What else taxes to keep in mind when retiring overseas?
Aside from retirees needing to consider the need to file taxes in a new country, and to find the right bank and the right brokerage as well, Aguste also added that retirees should be prepared to update their estate plans before you repatriate overseas.

“Some countries have special tax programs that minimise taxation for retirees. Each country’s tax rules are unique and each one will interact with your taxes in slightly different ways. Also keep in mind that no tax treaty covers health savings accounts or other savings schemes,” she added.
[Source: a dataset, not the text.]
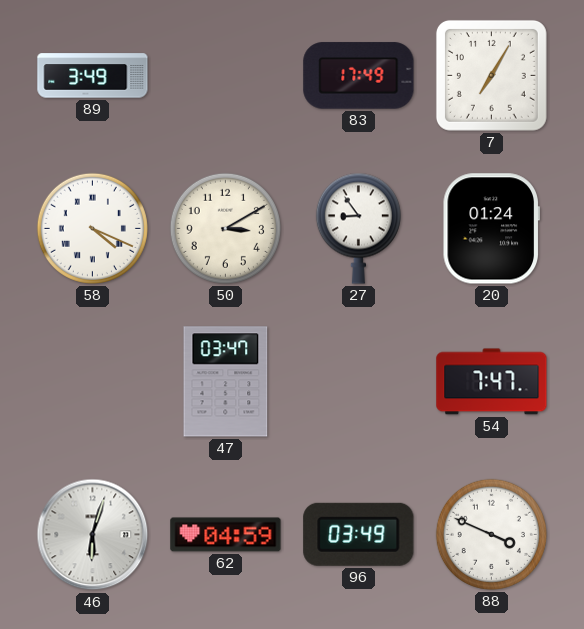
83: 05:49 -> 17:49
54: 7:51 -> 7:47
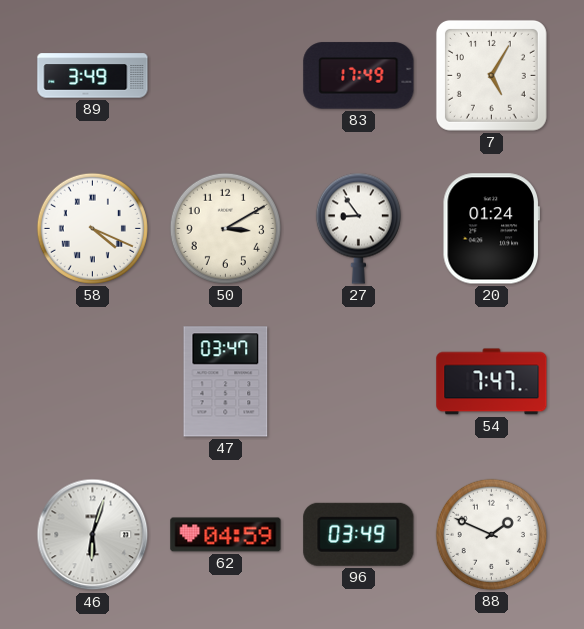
7: 7:05 -> 5:05
88: 3:49 -> 1:49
“These will be fully taxable in countries that tax worldwide income. And some countries tax mutual funds and exchange-traded funds (ETFs), which is why investors should work with an advisor who understands foreign tax rules.”

(How are mutual funds different from exchange-traded funds? Both investment avenues pool funds from investors and puts savings to work in different forms of investments. While exchange-traded funds (ETFs) are actively traded throughout the day, mutual fund trades close at the end of the trading day, allowing ETFs to have more time in the market. Mutual funds are actively managed, and ETFs are passively managed investment options.)

Stock - Corporate Tax
Before retirees move, Aguste and Dunn both recommended that it’s always considered safer to consult with a tax advisor who understands the tax laws of their new home country.

Key takeaways

When you are planning to retire abroad, financial planners would widely recommend that the most cost-effective means to settle overseas is to buy property there. But doing so is likely to create some unexpected bills and charges.

“Across Europe, Australia, and the US, for example, house buying comes with a whole range of tax tariffs which vary from country to country, and quickly mount up,” explained Aguste. “Make sure you're very clear on the costs involved before you make a realty transaction.

“Whichever country you're headed, if you draw income in one currency, and are planning on spending in another, then you need to also understand and make allowances for exchange rate fluctuations. If not, you might find yourself with a hefty bill to pay.”

The way out of such a costly predicament, according to forex experts, is to seek help from a foreign exchange service that will enable you to avoid market volatility by fixing a rate before a financial transaction and also make use of rate alerts to keep a watch on steep drops in the currency’s value.

Before retirees move, Aguste and Dunn both recommended that it’s always considered safer to consult with a tax advisor who understands the tax laws of their new home country.